Section 21 of St. 1890, c. 421, provides with reference to assessment insurance, that unless a correct copy of the application, constitution, by-laws or rules, if referred to in the certificate as having any bearing on the contract, is contained in or attached to the certificate, no such application, constitution, by-laws or rules shall be received as evidence, nor shall it be considered a part of the policy or of the contract.
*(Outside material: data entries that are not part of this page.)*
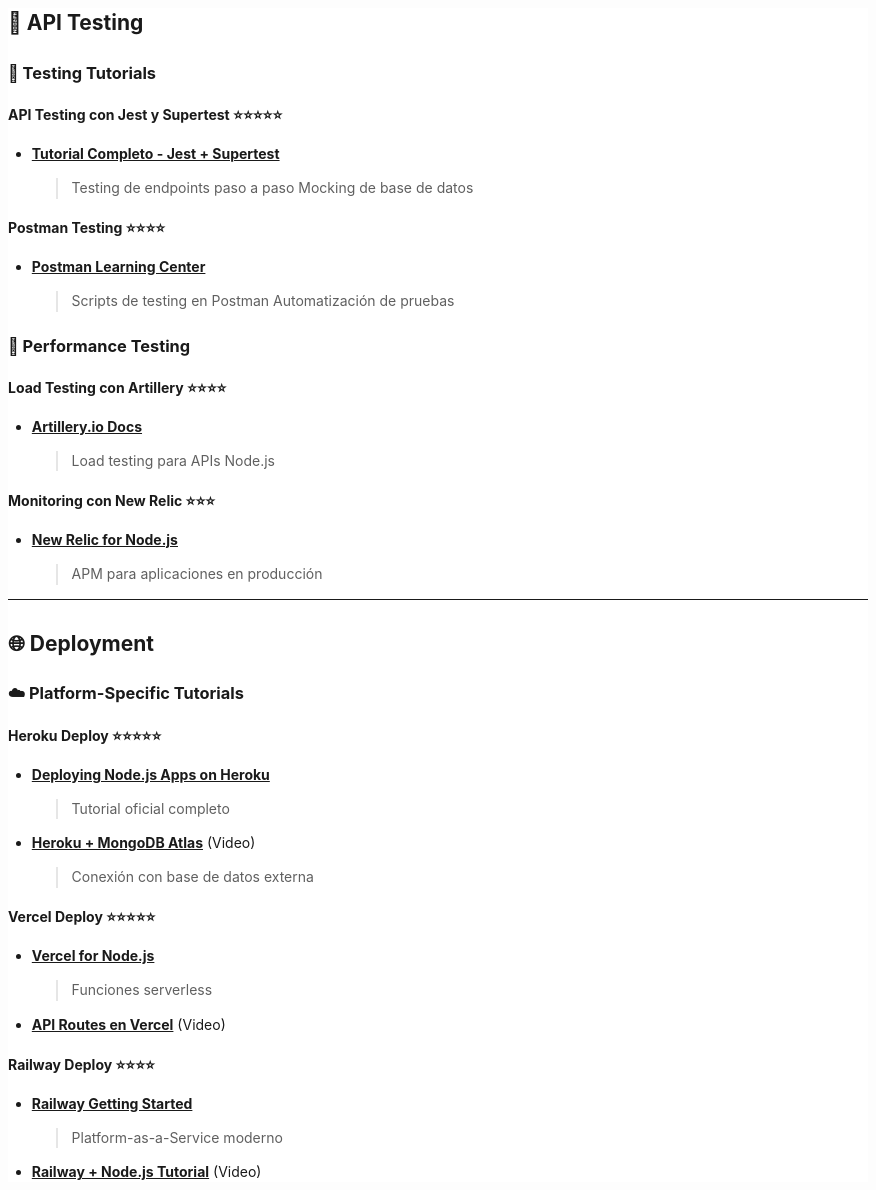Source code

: 
## 📱 API Testing

### **🧪 Testing Tutorials**

#### **API Testing con Jest y Supertest** ⭐⭐⭐⭐⭐

- **[Tutorial Completo - Jest + Supertest](https://zellwk.com/blog/endpoint-testing/)**
  > Testing de endpoints paso a paso
  > Mocking de base de datos

#### **Postman Testing** ⭐⭐⭐⭐

- **[Postman Learning Center](https://learning.postman.com/)**
  > Scripts de testing en Postman
  > Automatización de pruebas

### **🚀 Performance Testing**

#### **Load Testing con Artillery** ⭐⭐⭐⭐

- **[Artillery.io Docs](https://artillery.io/docs/)**
  > Load testing para APIs Node.js

#### **Monitoring con New Relic** ⭐⭐⭐

- **[New Relic for Node.js](https://docs.newrelic.com/docs/agents/nodejs-agent/)**
  > APM para aplicaciones en producción

---

## 🌐 Deployment

### **☁️ Platform-Specific Tutorials**

#### **Heroku Deploy** ⭐⭐⭐⭐⭐

- **[Deploying Node.js Apps on Heroku](https://devcenter.heroku.com/articles/deploying-nodejs)**
  > Tutorial oficial completo
- **[Heroku + MongoDB Atlas](https://www.youtube.com/watch?v=5e1NEdfs4is)** (Video)
  > Conexión con base de datos externa

#### **Vercel Deploy** ⭐⭐⭐⭐⭐

- **[Vercel for Node.js](https://vercel.com/docs/functions/serverless-functions/runtimes/node-js)**
  > Funciones serverless
- **[API Routes en Vercel](https://www.youtube.com/watch?v=Skz6fRQts6k)** (Video)

#### **Railway Deploy** ⭐⭐⭐⭐

- **[Railway Getting Started](https://docs.railway.app/getting-started)**
  > Platform-as-a-Service moderno
- **[Railway + Node.js Tutorial](https://www.youtube.com/watch?v=3CW4PpnEXrQ)** (Video)
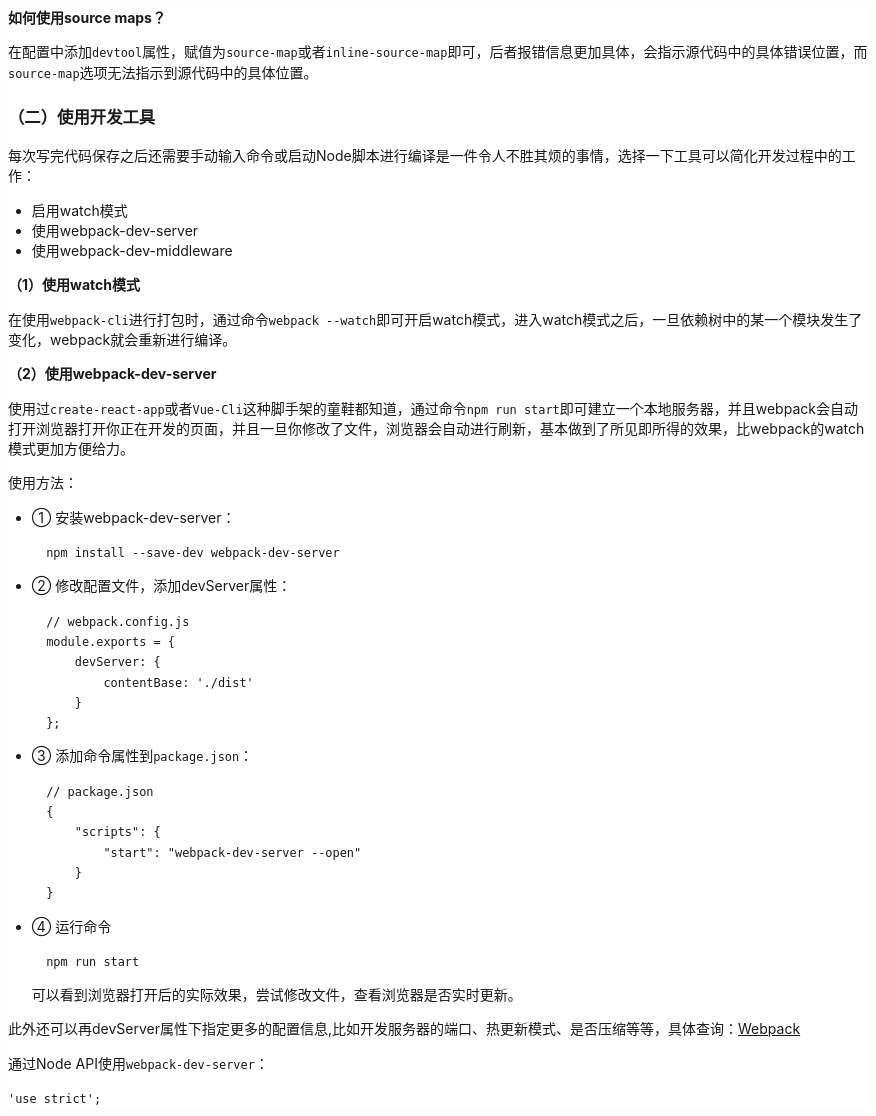**如何使用source maps？**

在配置中添加`devtool`属性，赋值为`source-map`或者`inline-source-map`即可，后者报错信息更加具体，会指示源代码中的具体错误位置，而`source-map`选项无法指示到源代码中的具体位置。

### （二）使用开发工具

每次写完代码保存之后还需要手动输入命令或启动Node脚本进行编译是一件令人不胜其烦的事情，选择一下工具可以简化开发过程中的工作：

* 启用watch模式
* 使用webpack-dev-server
* 使用webpack-dev-middleware

**（1）使用watch模式**

在使用`webpack-cli`进行打包时，通过命令`webpack --watch`即可开启watch模式，进入watch模式之后，一旦依赖树中的某一个模块发生了变化，webpack就会重新进行编译。

**（2）使用webpack-dev-server**

使用过`create-react-app`或者`Vue-Cli`这种脚手架的童鞋都知道，通过命令`npm run start`即可建立一个本地服务器，并且webpack会自动打开浏览器打开你正在开发的页面，并且一旦你修改了文件，浏览器会自动进行刷新，基本做到了所见即所得的效果，比webpack的watch模式更加方便给力。

使用方法：

* ① 安装webpack-dev-server：

        npm install --save-dev webpack-dev-server

* ② 修改配置文件，添加devServer属性：

        // webpack.config.js
        module.exports = {
            devServer: {
                contentBase: './dist'
            }
        };

* ③ 添加命令属性到`package.json`：

        // package.json
        {
            "scripts": {
                "start": "webpack-dev-server --open"
            }
        }

* ④ 运行命令

        npm run start
    
    可以看到浏览器打开后的实际效果，尝试修改文件，查看浏览器是否实时更新。

此外还可以再devServer属性下指定更多的配置信息,比如开发服务器的端口、热更新模式、是否压缩等等，具体查询：[Webpack](https://webpack.js.org/configuration/dev-server/#devserver)

通过Node API使用`webpack-dev-server`：

    'use strict';
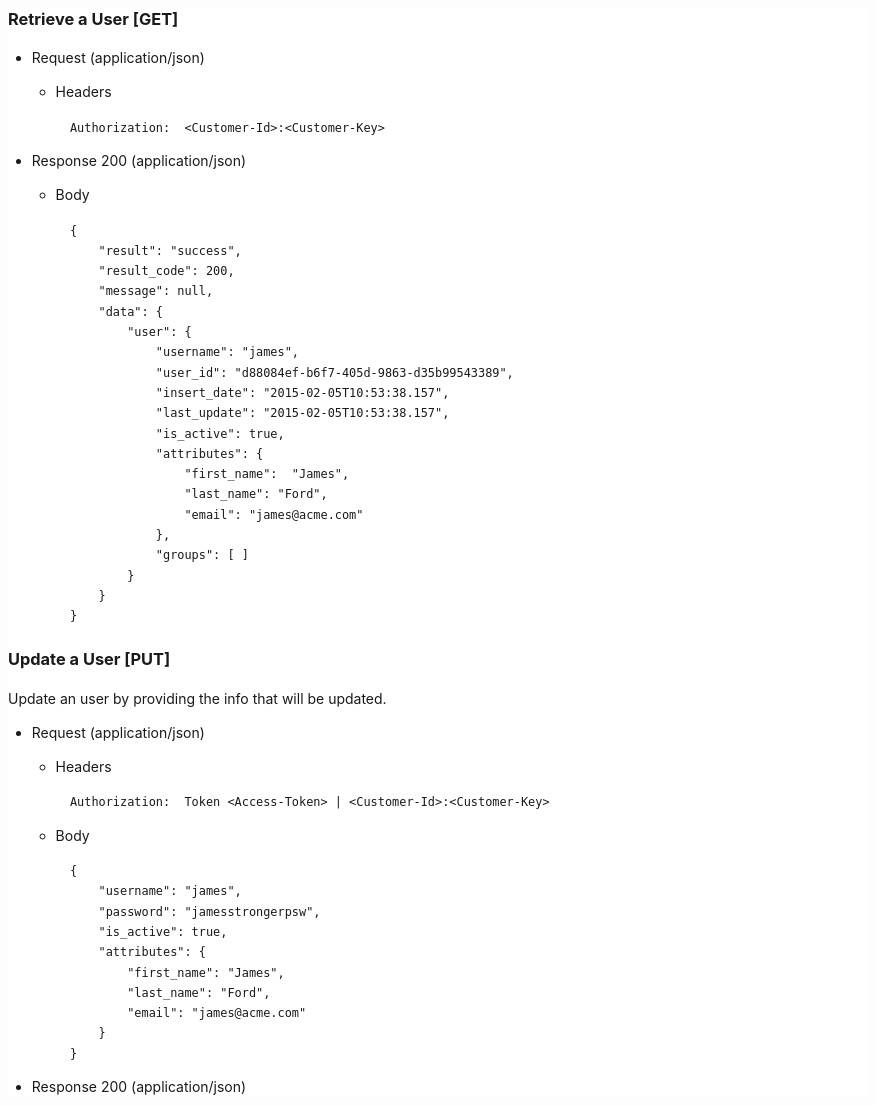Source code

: ### Retrieve a User [GET]
+ Request (application/json)

    + Headers
    
            Authorization:  <Customer-Id>:<Customer-Key>
            
+ Response 200 (application/json)

    + Body

            {
                "result": "success",
                "result_code": 200,
                "message": null,
                "data": {
                    "user": {
                        "username": "james",
                        "user_id": "d88084ef-b6f7-405d-9863-d35b99543389",
                        "insert_date": "2015-02-05T10:53:38.157",
                        "last_update": "2015-02-05T10:53:38.157",
                        "is_active": true,
                        "attributes": {
                            "first_name":  "James",
                            "last_name": "Ford",
                            "email": "james@acme.com"
                        },
                        "groups": [ ]
                    }
                }
            }
        
### Update a User [PUT]
Update an user by providing the info that will be updated.

+ Request (application/json)

    + Headers
            
            Authorization:  Token <Access-Token> | <Customer-Id>:<Customer-Key>
            
    + Body

            {
                "username": "james",
                "password": "jamesstrongerpsw",
                "is_active": true,
                "attributes": {
                    "first_name": "James",
                    "last_name": "Ford",
                    "email": "james@acme.com"
                }
            }
            
+ Response 200 (application/json)
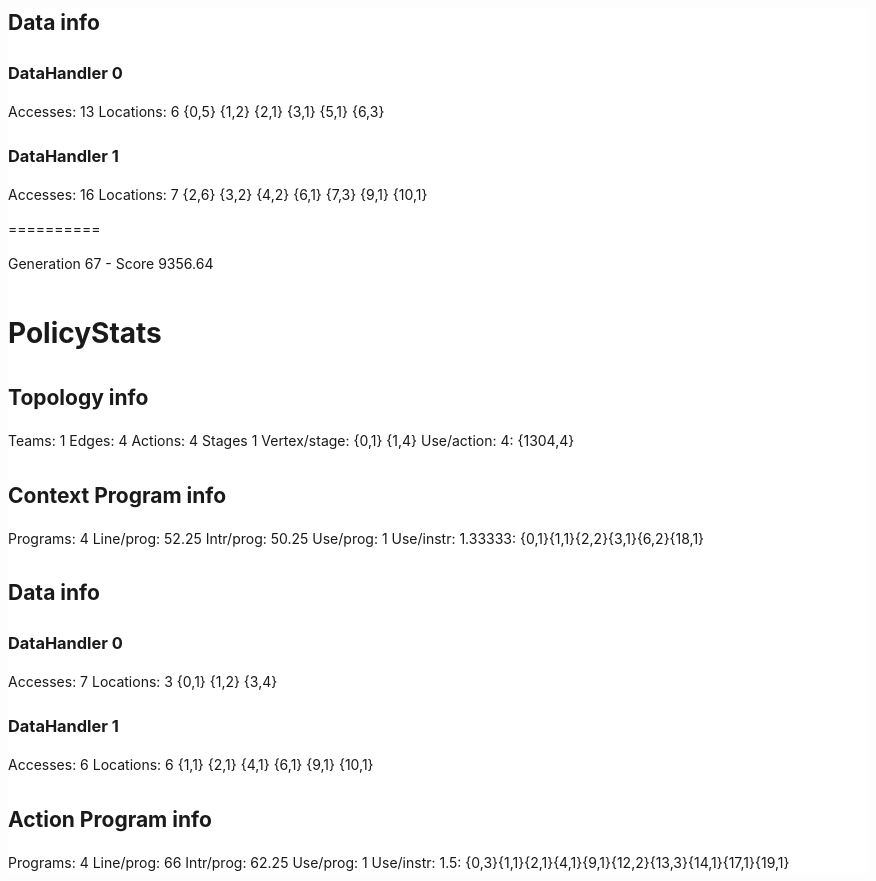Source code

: ## Data info

### DataHandler 0
Accesses:	13
Locations:	6
{0,5} {1,2} {2,1} {3,1} {5,1} {6,3} 

### DataHandler 1
Accesses:	16
Locations:	7
{2,6} {3,2} {4,2} {6,1} {7,3} {9,1} {10,1} 



==========

Generation 67 - Score 9356.64

# PolicyStats
## Topology info
Teams:		1
Edges:		4
Actions:	4
Stages		1
Vertex/stage:	{0,1} {1,4} 
Use/action:	4: {1304,4} 

## Context Program info
Programs:	4
Line/prog:	52.25
Intr/prog:	50.25
Use/prog:	1
Use/instr:	1.33333: {0,1}{1,1}{2,2}{3,1}{6,2}{18,1}

## Data info

### DataHandler 0
Accesses:	7
Locations:	3
{0,1} {1,2} {3,4} 

### DataHandler 1
Accesses:	6
Locations:	6
{1,1} {2,1} {4,1} {6,1} {9,1} {10,1} 



## Action Program info
Programs:	4
Line/prog:	66
Intr/prog:	62.25
Use/prog:	1
Use/instr:	1.5: {0,3}{1,1}{2,1}{4,1}{9,1}{12,2}{13,3}{14,1}{17,1}{19,1}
Here there was no reference to constitution, by-laws or rules; but the effort to introduce them was made in order to show misrepresentation in the application, which was referred to, and was not set out in or attached to the certificate. The ruling that the testimony was inadmissible, therefore, was right. Boyden v. Massachusetts Masonic Life Association, 167 Mass. 242. Nugent v. Greenfield Life Association, 172 Mass. 278.
St. 1895, c. 281, provided that no misrepresentation or warranty made by the assured or in his behalf in the application for the certificate or the negotiation of the contract should defeat or avoid the certificate issued by a fraternal beneficiary association, unless made with actual intent to deceive or unless it increased the risk of loss; but no implication therefrom can defeat the explicit prohibitions of St. 1890, c. 421, § 21, — prohibitions continued in force by G.L.c. 177, § 15. They can stand together. Stocker v. Boston Mutual Life Association, 170 Mass. 224.
It is not necessary to consider whether it was a fatal defect here for the defendant to fail to make an express offer to prove that the John Carpenter named in the Lowell birth record was the assured John J. Carpenter, who died at Lawrence. The evidence of age at the time of application and of the issue of the certificate was wholly immaterial.